== Task instructions ==
Report only the number of lines in the material below that contain the string "data".

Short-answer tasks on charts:
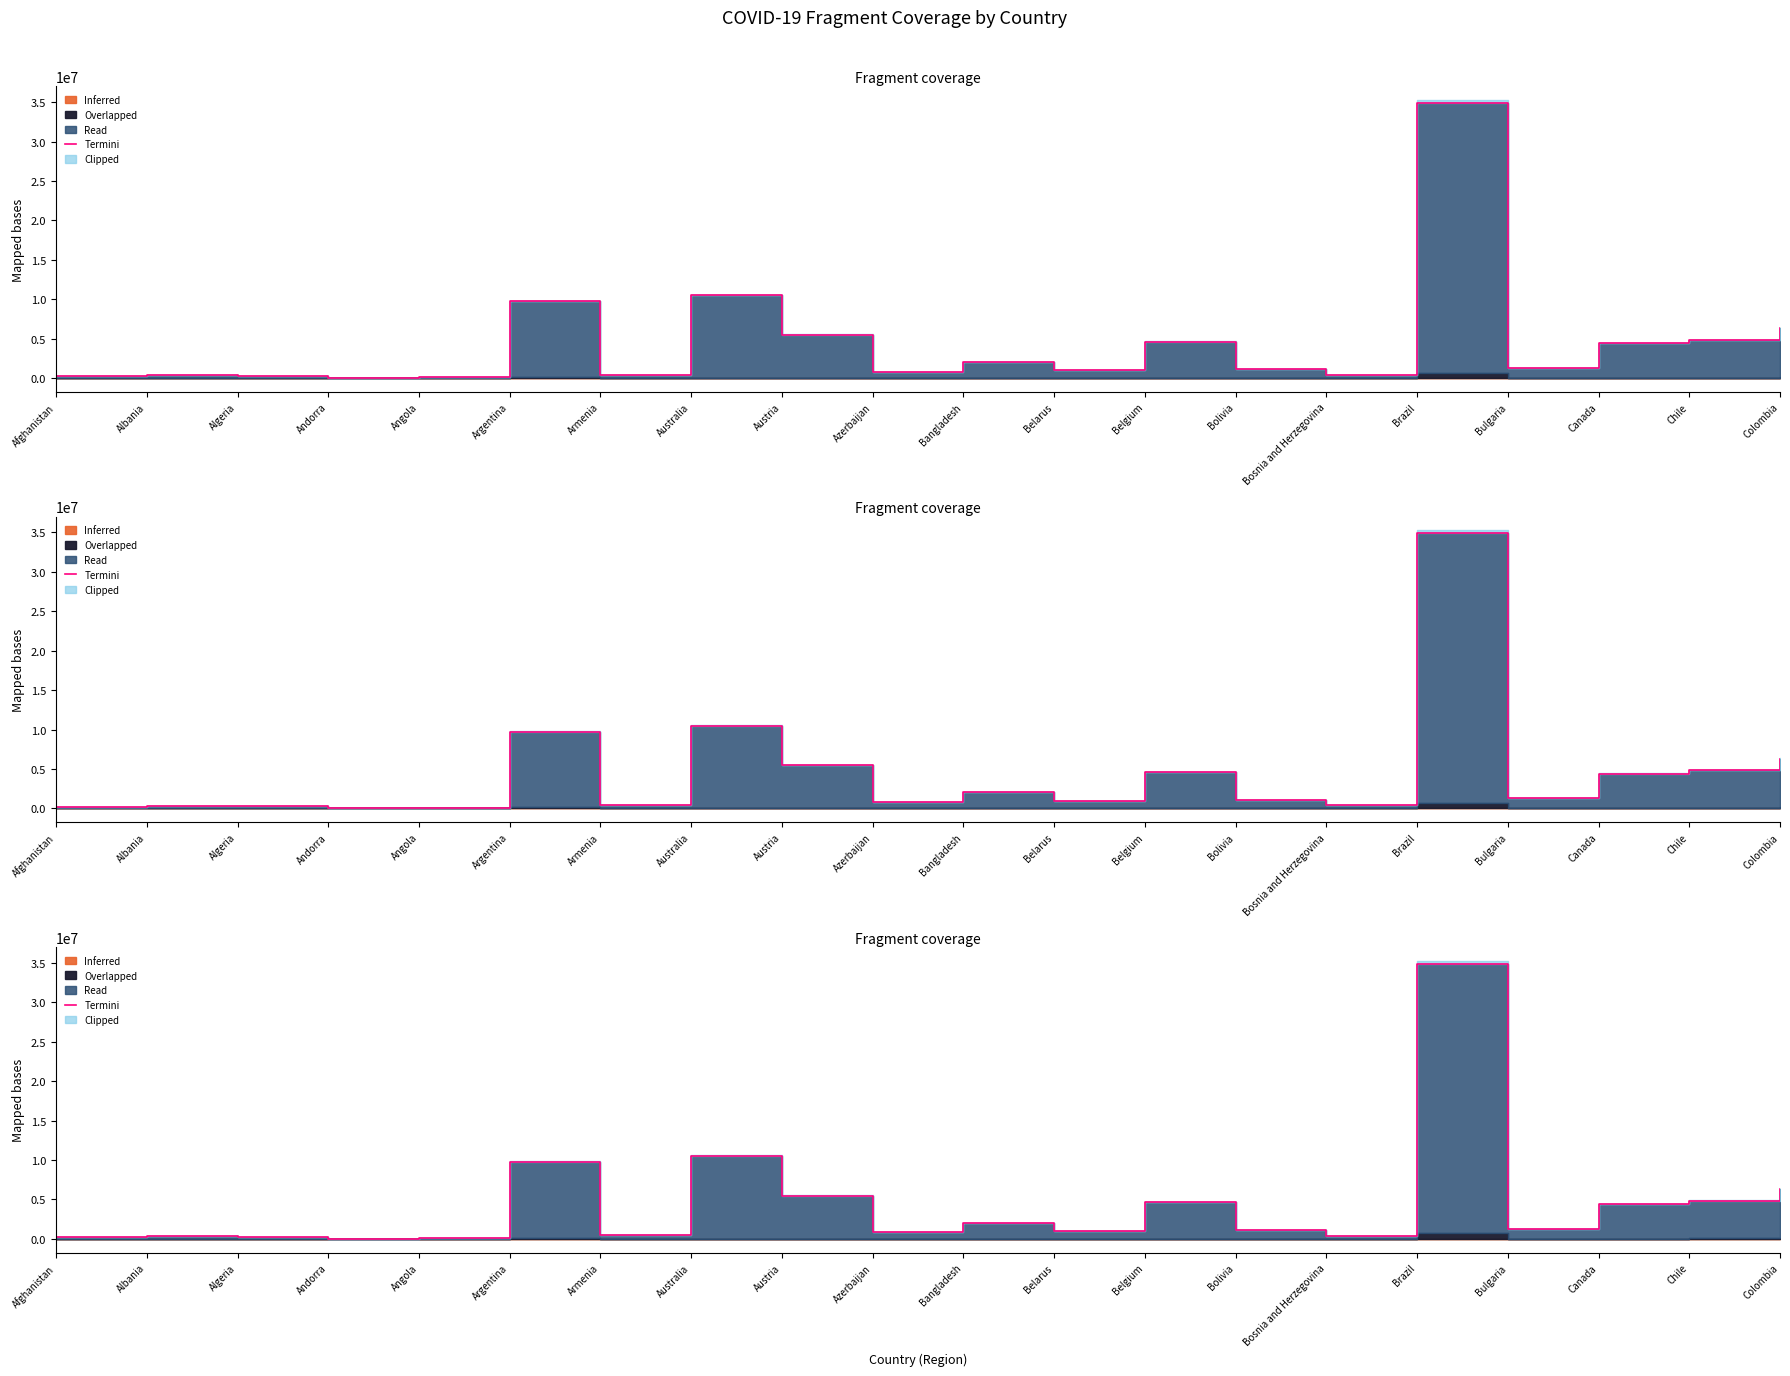

At which label does the data first exceed 1284051?

Argentina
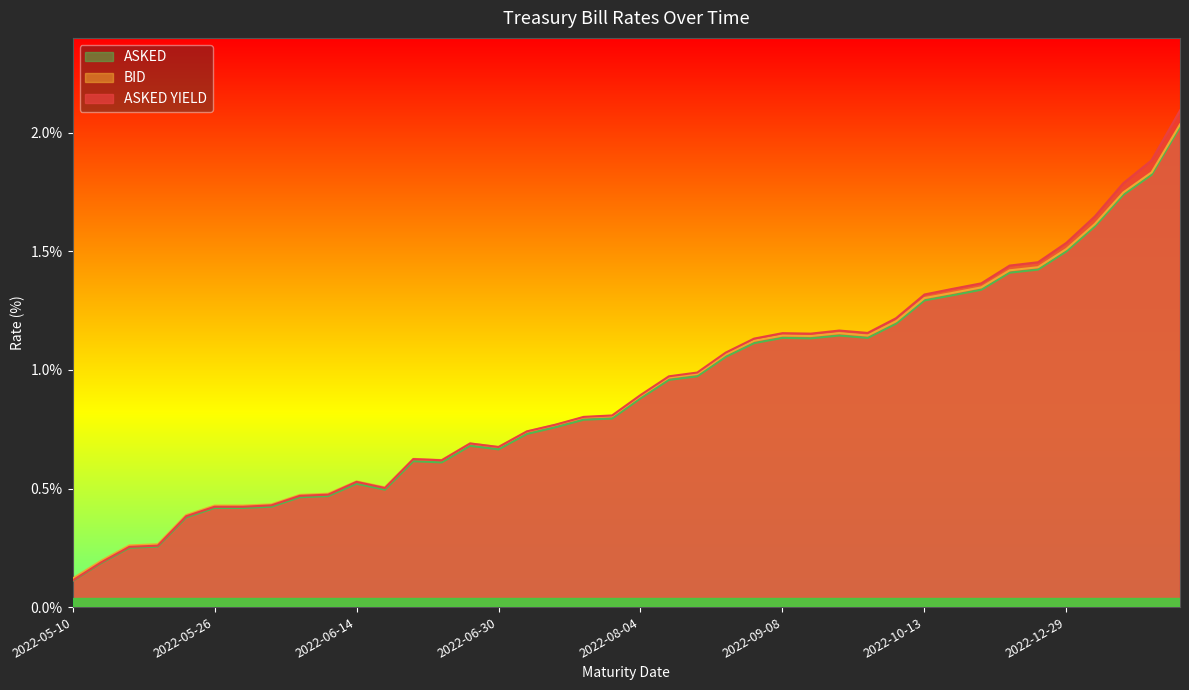

Reading left to right, extract all data points from this chart.

ASKED YIELD: 0.1	0.2	0.3	0.3	0.4	0.4	0.4	0.4	0.5	0.5	0.5	0.5	0.6	0.6	0.7	0.7	0.7	0.8	0.8	0.8	0.9	1.0	1.0	1.1	1.1	1.2	1.2	1.2	1.2	1.2	1.3	1.3	1.4	1.4	1.5	1.5	1.6	1.8	1.9	2.1
BID: 0.1	0.2	0.3	0.3	0.4	0.4	0.4	0.4	0.5	0.5	0.5	0.5	0.6	0.6	0.7	0.7	0.7	0.8	0.8	0.8	0.9	1.0	1.0	1.1	1.1	1.1	1.1	1.2	1.1	1.2	1.3	1.3	1.3	1.4	1.4	1.5	1.6	1.7	1.8	2.0
ASKED: 0.1	0.2	0.2	0.3	0.4	0.4	0.4	0.4	0.5	0.5	0.5	0.5	0.6	0.6	0.7	0.7	0.7	0.8	0.8	0.8	0.9	1.0	1.0	1.1	1.1	1.1	1.1	1.1	1.1	1.2	1.3	1.3	1.3	1.4	1.4	1.5	1.6	1.7	1.8	2.0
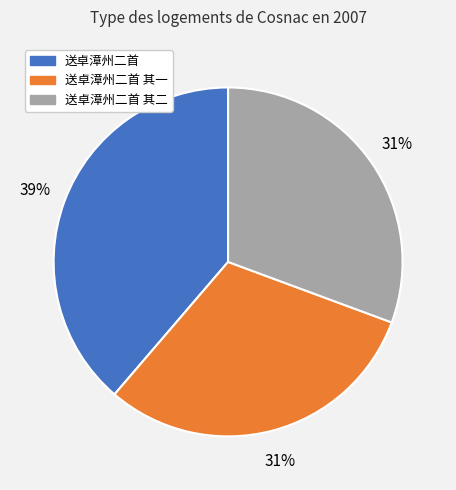

Approximately how many times larger is the value at 送卓漳州二首 其一 compared to 送卓漳州二首 其二?

1.0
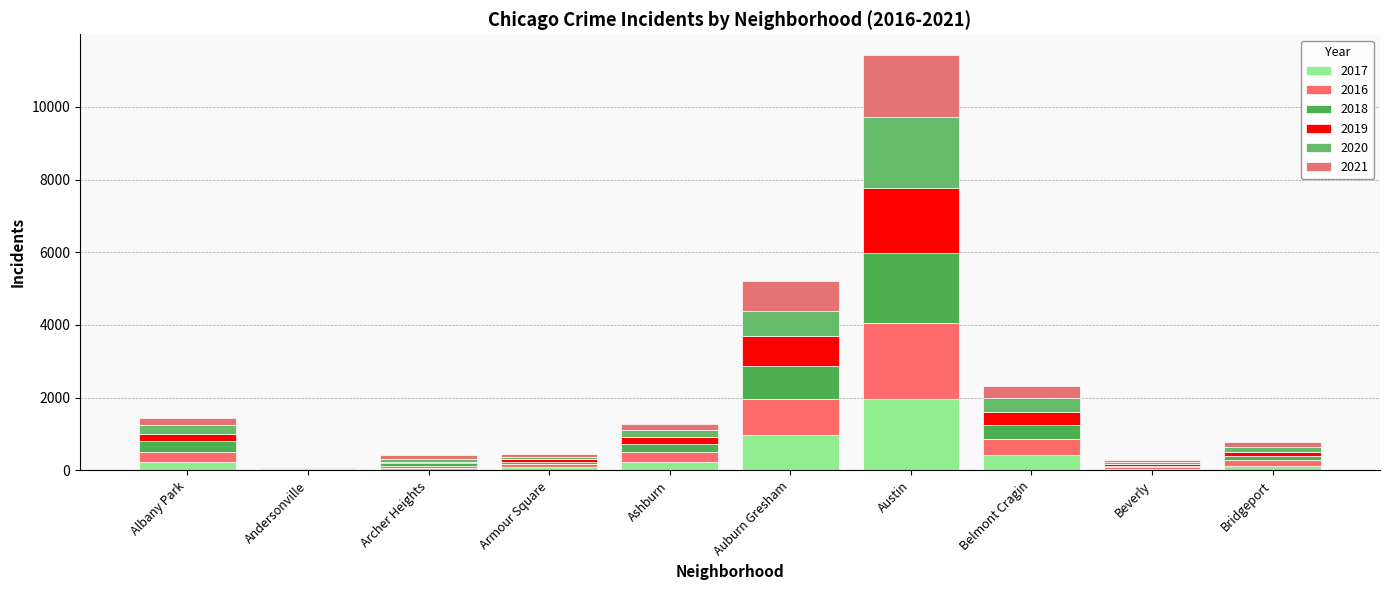

What is the difference between the 2017 values at Auburn Gresham and Armour Square?

890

== Response area ==
2